Start of Text block

I look back over the past few
decades of social thinking with understanding. I was too young to really
experience the tension of the Cold War, but it must have been brutal. I
understand why so many people, when the Soviet Union fell, grabbed onto a
vision of the future that promised an end to existential conflict.
I look at the current situation with
humility. The critiques that so many people are making about the West,
and about American culture — for being too individualistic, too materialistic,
too condescending — these critiques are not wrong. We have a lot of work to do
if we are going to be socially strong enough to stand up to the challenges that
are coming over the next several years, if we are going to persuade people in
all those swing countries across Africa, Latin America and the rest of the
world that they should throw their lot in with the democracies and not with the
authoritarians — that our way of life is the better way of life.
And I look at the current situation
with confidence. Ultimately, people want to stand out and fit in. They
want to feel their lives have dignity, that they are respected for who they
are. They also want to feel membership in moral communities.
Right now, many people feel
disrespected by the West.
They are casting their lot with
authoritarian leaders who speak to their resentments and their national pride.
But those leaders don’t actually recognize them. For those authoritarians —
from Trump to Putin — their followers are just instruments in their own search
for self-aggrandizement.
At the end of the day, only
democracy and liberalism are based on respect for the dignity of each person.
At the end of the day, only these systems and our worldviews offer the highest
fulfillment for the drives and desires I’ve tried to describe here.
I’ve lost confidence in our ability
to predict where history is headed and in the idea that as nations “modernize”
they develop along some predictable line. I guess it’s time to open our minds
up to the possibility that the future may be very different from anything we
expected.
The Chinese seem very confident that
our coalition against Putin will fall apart. Western consumers won’t be able to
tolerate the economic sacrifice. Our alliances will fragment.
The Chinese also seem convinced that
they will bury our decadent systems before too long. These are not possibilities
that can be dismissed out of hand.
But I have faith in the ideas and
the moral systems that we have inherited. What we call “the West” is not an
ethnic designation or an elitist country club.”

End of Text block

→ **Directive 1**
Revise the listing between the lines holding "website may lead" and "performance levels and", inclusive, replacing "Sterling Silver" with "Platinum" and changing nothing else.

Start of Data extracts

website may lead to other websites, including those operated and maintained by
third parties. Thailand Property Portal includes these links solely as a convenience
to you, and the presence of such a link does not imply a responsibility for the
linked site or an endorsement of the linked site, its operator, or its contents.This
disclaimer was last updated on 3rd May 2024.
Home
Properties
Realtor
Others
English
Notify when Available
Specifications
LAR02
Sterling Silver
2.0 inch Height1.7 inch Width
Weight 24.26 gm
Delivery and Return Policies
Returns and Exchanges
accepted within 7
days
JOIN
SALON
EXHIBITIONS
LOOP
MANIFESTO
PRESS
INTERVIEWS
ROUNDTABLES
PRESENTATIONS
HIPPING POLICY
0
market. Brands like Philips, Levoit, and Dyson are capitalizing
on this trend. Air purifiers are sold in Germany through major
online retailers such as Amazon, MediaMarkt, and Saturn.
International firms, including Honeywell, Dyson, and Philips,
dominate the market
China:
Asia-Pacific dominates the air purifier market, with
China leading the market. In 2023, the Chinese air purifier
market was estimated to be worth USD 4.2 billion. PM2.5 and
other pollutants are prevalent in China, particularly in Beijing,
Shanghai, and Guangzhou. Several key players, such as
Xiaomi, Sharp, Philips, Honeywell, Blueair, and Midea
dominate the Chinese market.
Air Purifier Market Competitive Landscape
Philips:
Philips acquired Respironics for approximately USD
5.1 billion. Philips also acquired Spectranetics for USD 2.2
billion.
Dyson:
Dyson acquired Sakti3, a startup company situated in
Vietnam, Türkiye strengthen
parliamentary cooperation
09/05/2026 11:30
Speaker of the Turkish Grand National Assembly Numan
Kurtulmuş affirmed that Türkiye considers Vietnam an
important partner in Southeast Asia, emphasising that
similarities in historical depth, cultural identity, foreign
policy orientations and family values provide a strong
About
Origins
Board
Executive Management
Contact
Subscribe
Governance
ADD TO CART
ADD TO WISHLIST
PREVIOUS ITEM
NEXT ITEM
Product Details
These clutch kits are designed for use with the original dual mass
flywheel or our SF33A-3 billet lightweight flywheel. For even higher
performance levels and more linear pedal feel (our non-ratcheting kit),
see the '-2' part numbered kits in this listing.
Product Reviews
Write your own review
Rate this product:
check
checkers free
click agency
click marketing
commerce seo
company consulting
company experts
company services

End of Data extracts
Start of Data extracts

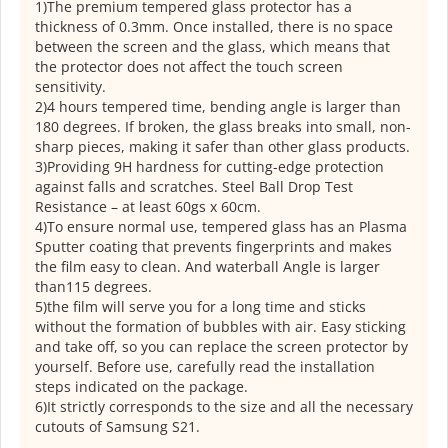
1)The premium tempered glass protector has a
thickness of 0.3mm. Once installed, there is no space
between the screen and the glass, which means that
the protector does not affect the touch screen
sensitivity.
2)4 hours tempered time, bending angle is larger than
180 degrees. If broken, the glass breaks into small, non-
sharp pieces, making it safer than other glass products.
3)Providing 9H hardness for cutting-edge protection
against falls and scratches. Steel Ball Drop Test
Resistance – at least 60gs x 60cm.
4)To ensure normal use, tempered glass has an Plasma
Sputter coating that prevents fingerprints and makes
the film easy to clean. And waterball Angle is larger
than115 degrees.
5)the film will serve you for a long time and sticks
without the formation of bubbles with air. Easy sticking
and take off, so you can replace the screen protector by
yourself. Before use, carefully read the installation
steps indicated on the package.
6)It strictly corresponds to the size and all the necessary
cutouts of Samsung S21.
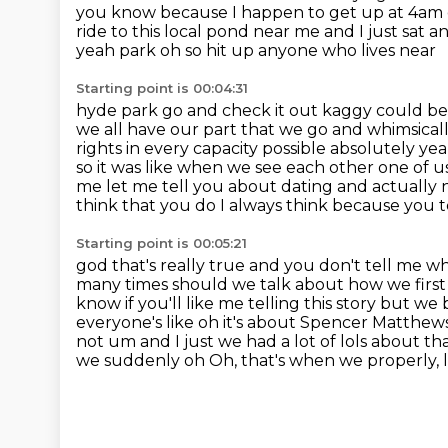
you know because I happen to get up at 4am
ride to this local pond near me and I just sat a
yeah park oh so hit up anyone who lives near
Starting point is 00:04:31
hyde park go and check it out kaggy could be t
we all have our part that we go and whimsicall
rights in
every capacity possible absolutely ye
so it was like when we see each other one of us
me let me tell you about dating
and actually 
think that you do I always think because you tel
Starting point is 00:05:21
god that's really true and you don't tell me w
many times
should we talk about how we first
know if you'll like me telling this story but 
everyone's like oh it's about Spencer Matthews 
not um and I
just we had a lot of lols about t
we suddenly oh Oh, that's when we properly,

End of Data extracts

→ **Directive 2**
In the passage about the West and authoritarian leaders, what two things does it say people ultimately want?

→ **Final answer 1**
website may lead to other websites, including those operated and maintained by
third parties. Thailand Property Portal includes these links solely as a convenience
to you, and the presence of such a link does not imply a responsibility for the
linked site or an endorsement of the linked site, its operator, or its contents.This
disclaimer was last updated on 3rd May 2024.
Home
Properties
Realtor
Others
English
Notify when Available
Specifications
LAR02
Platinum
2.0 inch Height1.7 inch Width
Weight 24.26 gm
Delivery and Return Policies
Returns and Exchanges
accepted within 7
days
JOIN
SALON
EXHIBITIONS
LOOP
MANIFESTO
PRESS
INTERVIEWS
ROUNDTABLES
PRESENTATIONS
HIPPING POLICY
0
market. Brands like Philips, Levoit, and Dyson are capitalizing
on this trend. Air purifiers are sold in Germany through major
online retailers such as Amazon, MediaMarkt, and Saturn.
International firms, including Honeywell, Dyson, and Philips,
dominate the market
China:
Asia-Pacific dominates the air purifier market, with
China leading the market. In 2023, the Chinese air purifier
market was estimated to be worth USD 4.2 billion. PM2.5 and
other pollutants are prevalent in China, particularly in Beijing,
Shanghai, and Guangzhou. Several key players, such as
Xiaomi, Sharp, Philips, Honeywell, Blueair, and Midea
dominate the Chinese market.
Air Purifier Market Competitive Landscape
Philips:
Philips acquired Respironics for approximately USD
5.1 billion. Philips also acquired Spectranetics for USD 2.2
billion.
Dyson:
Dyson acquired Sakti3, a startup company situated in
Vietnam, Türkiye strengthen
parliamentary cooperation
09/05/2026 11:30
Speaker of the Turkish Grand National Assembly Numan
Kurtulmuş affirmed that Türkiye considers Vietnam an
important partner in Southeast Asia, emphasising that
similarities in historical depth, cultural identity, foreign
policy orientations and family values provide a strong
About
Origins
Board
Executive Management
Contact
Subscribe
Governance
ADD TO CART
ADD TO WISHLIST
PREVIOUS ITEM
NEXT ITEM
Product Details
These clutch kits are designed for use with the original dual mass
flywheel or our SF33A-3 billet lightweight flywheel. For even higher
performance levels and more linear pedal feel (our non-ratcheting kit),

→ **Final answer 2**
To stand out and fit in.